Commissioner for International Cooperation and Development, Neven Mimica said: “The agreements signed today, worth €70 million, will help us to unlock more than €500 million in new investment in Africa and the EU Neighbourhood. These guarantees aim at mitigating and sharing the risk with other private investors in countries where otherwise these investments would not be as attractive. They will help to boost access to finance for small businesses, notably in the tech sector – and create up to 175,000 jobs directly and indirectly.”

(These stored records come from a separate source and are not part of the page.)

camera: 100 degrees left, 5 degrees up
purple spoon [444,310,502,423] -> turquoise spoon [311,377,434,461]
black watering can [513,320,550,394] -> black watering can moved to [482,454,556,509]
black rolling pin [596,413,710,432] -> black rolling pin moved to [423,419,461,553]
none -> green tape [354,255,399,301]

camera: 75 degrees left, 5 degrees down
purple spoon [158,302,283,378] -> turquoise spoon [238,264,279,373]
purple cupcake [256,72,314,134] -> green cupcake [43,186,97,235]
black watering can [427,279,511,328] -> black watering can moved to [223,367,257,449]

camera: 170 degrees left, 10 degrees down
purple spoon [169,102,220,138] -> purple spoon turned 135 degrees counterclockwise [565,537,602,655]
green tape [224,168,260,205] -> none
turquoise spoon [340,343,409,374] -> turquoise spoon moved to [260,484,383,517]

Two guarantees, one goal: more investment in partner countries

The two guarantees will significantly boost investment and access to finance for small businesses (MSMEs), especially in the technology sector, in the countries covered by the Plan.

FMO Ventures Programme
This €40 million guarantee agreement is a partnership with FMO, the Dutch development bank. It targets Sub-Saharan Africa and the EU Neighbourhood. It will guarantee venture capital provided by FMO to start-up companies, in particular led by young entrepreneurs. The companies will use technology to lower the costs of making or supplying products and services that were previously unaffordable to many people. The guarantee will target companies offering digital solutions in a wide range of areas, from agriculture, access to energy and financial services to education, healthcare, transport and logistics. It will support up to 125,000 new jobs, directly and indirectly.

Archipelagos One4A – One Platform for Africa
The €30 million Archipelagos guarantee agreement is a partnership with Cassa Depositi e Prestiti (CDP), the Italian Development Bank, and the African Development Bank (AfDB). It will support access to finance across Africa for high potential small businesses. In order to help their growth, the programme supported by the guarantee will provide financing through innovative capital markets solutions. It will also enable financing partners to share the risk of investing in projects. By doing so it will generate up to 50,000 jobs, many for young people, and benefit about 1,500 small businesses in 10 African countries.

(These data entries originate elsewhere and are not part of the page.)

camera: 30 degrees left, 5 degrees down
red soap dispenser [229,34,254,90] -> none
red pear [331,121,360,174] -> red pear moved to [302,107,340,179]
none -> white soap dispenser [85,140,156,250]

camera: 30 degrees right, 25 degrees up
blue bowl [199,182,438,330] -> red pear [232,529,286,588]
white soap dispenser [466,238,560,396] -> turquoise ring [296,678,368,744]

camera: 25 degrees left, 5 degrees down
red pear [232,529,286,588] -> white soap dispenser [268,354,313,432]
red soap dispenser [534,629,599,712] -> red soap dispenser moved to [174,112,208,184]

These guarantees are part of the External Investment Plan, which, by investing €4.5 billion, is set to leverage €44 billion in total investment. Out of the total budget, the EU has already allocated €4.2 billion.

Background

The EU External Investment Plan is using €4.5 billion in public funds to leverage €44 billion by 2020 in public and private investment for development in countries neighbouring the EU and in Africa.

The plan has three pillars. The first is finance. Through financial guarantees, the EU mitigates the risk in countries with difficult environments so that private investors and development banks will lend to entrepreneurs or finance development projects.

The plan’s second part is technical assistance. This funds experts who help develop new projects, to the benefit of will authorities, investors and companies. Technical assistance may include, for example, market intelligence and investment climate analysis, targeted legislative and regulatory advice, support to partner countries in implementing reforms, chains and identification, preparation, and help to carry out necessary investments.

The third part is investment climate support. The EU works closely with governments in partner countries to help them improve the conditions which investors consider when making their decisions. These include the business environment and a country’s political and economic stability. The EU also brings together governments and business to discuss investment challenges.

The External Investment Plan is a key part of the Africa-Europe Alliance for Sustainable Investment and Jobs, launched by European Commission President Jean-Claude Juncker in September 2018. The Alliance aims to boost investment which creates jobs and promotes sustainable development.